目的 利用胸部 X 线片和其他临床因素,开发并验证一种用于 COPD 患者的基于深度学习的生存预测模型(DLSP)。
材料与方法 在这项回顾性研究中,收集了 2011 年至 2015 年间接受支气管扩张剂后肺量测定和胸部 X 线检查的 COPD 患者的数据,并将其分为训练集(=3475)、验证集(=435)和内部测试集(=315)。训练用于预测生存的基于放射照片的算法(以下简称 DLSP),然后在模型中整合年龄、体重指数和 1 秒用力呼气量(FEV)(以下简称 DLSP)。为了外部测试,收集了三个独立的队列(=394、416 和 337)。通过使用 5 年生存时间依赖性接收器工作特征曲线下面积(TD AUC)评估 DLSP 的鉴别性能。通过 Hosmer-Lemeshow 检验评估拟合优度。使用一个外部测试数据集,将 DLSP 与四种 COPD 特异性临床指标进行比较:BODE、ADO、COPD 评估测试(CAT)和圣乔治呼吸问卷(SGRQ)。

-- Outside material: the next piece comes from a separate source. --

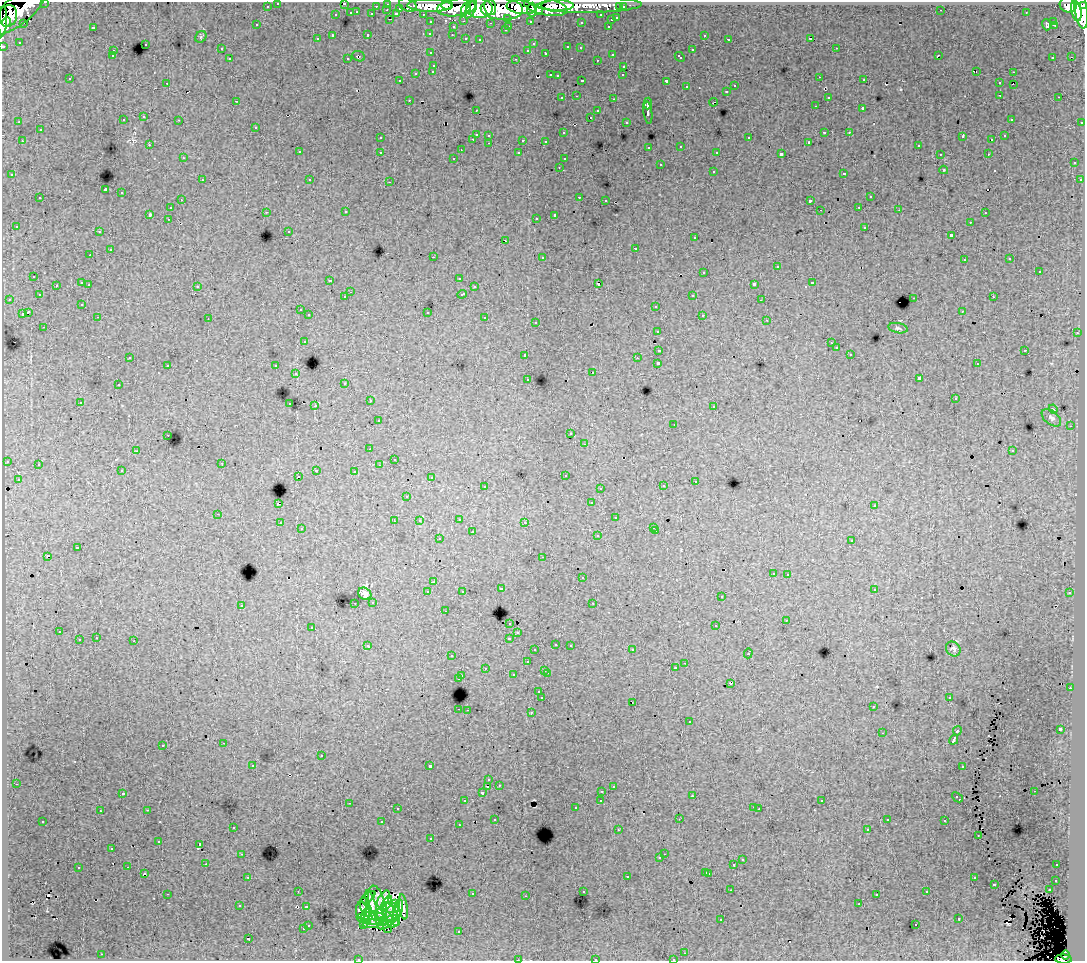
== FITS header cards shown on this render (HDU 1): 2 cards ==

结果 在两个外部测试队列中的三个队列中,DLSP 在预测 5 年生存率方面的表现均优于 FEV(TD AUC:0.73 比 0.63 [=0.004];0.67 比 0.60 [=0.01];0.76 比 0.77 [=0.91])。DLSP 在所有队列中均具有良好的校准度。DLSP 模型与 BODE(0.87 比 0.80;=0.34)、ADO(0.86 比 0.89;=0.51)和 SGRQ(0.86 比 0.70;=0.09)相比,TD AUC 没有差异,与 CAT(0.93 比 0.55;<0.001)相比,TD AUC 更高。
结论 使用胸部 X 射线的深度学习模型能够预测慢性阻塞性肺疾病患者的生存率。